Lenz & Staehelin advised Vontobel Group on strategic IT partnership with T-Systems Schweiz AG

Lenz & Staehelin has advised the Swiss private bank and securities trading house Vontobel Group on the set-up of its securities insourcing services, which now will include an exclusive IT/Application Service Providing (ASP) partnership with T-Systems Schweiz AG, a subsidiary of Deutsche Telekom.

Vontobel will offer transaction bank services and make its established securities platform available to other banks. Client banks are thus able to outsource the combined execution, global custody and client custody services to a single source that covers the most important, most complex and most resource-intensive areas of securities settlement and administration. Vontobel will act as the contractual partner and cover the actual banking processes (execution and custody), while T-Systems will be responsible for project implementation, the running of the IT infrastructure and applications management.

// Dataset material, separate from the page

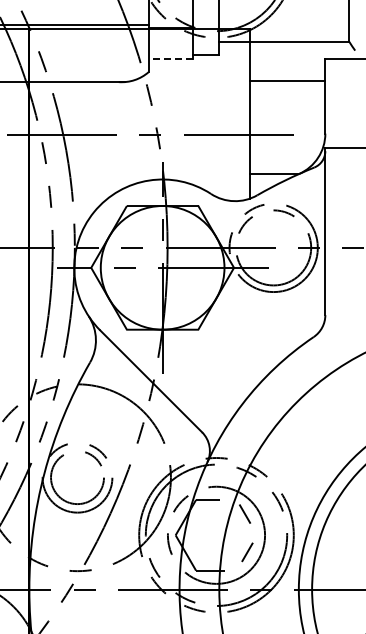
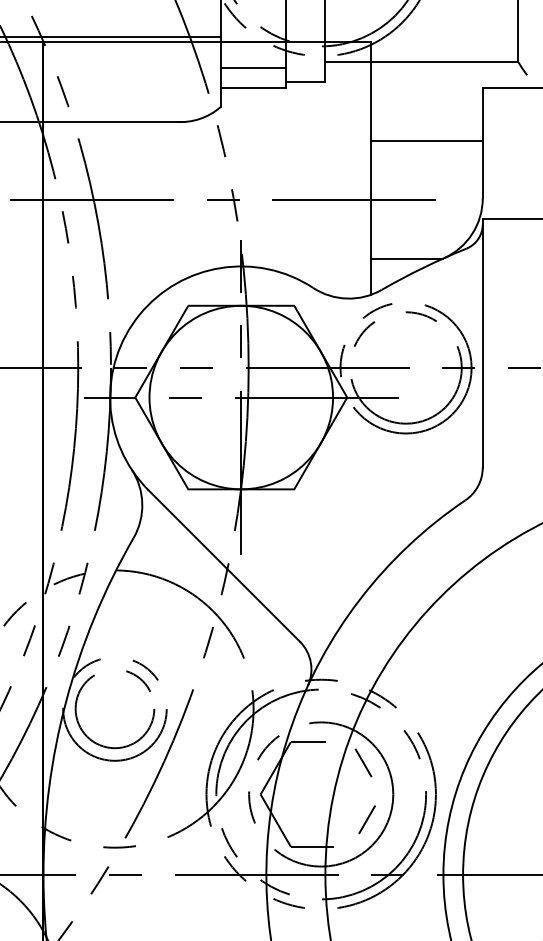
line: (170, 45) -> (252, 67), added
line: (170, 59) -> (252, 88), dashed -> solid
line: (287, 80) -> (426, 140), moved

There is no other cooperation of this depth and scale in the securities business in the Swiss banking market today – particularly in terms of the number of client portfolios, transactions and securities positions involved.

The legal team of Lenz & Staehelin was led by partner Lukas Morscher and senior associate Christian Rehm.

The main legal challenge was to implement the transaction bank business case by creating an overall contractual concept and respective individual agreements among the various parties involved in the securites insourcing services of Vontobel (such as banking solution provider Avaloq, strategic IT partner T-Systems, other IT providers and consultants, existing client bank Raiffeisen Switzerland and the future client banks). Particular attention had to be given to the banking regulatory aspects of the cooperation, including banking secrecy, data security and integrity, protection of data privacy and general confidentiality in order to safeguard the interests of the banks and bank clients involved.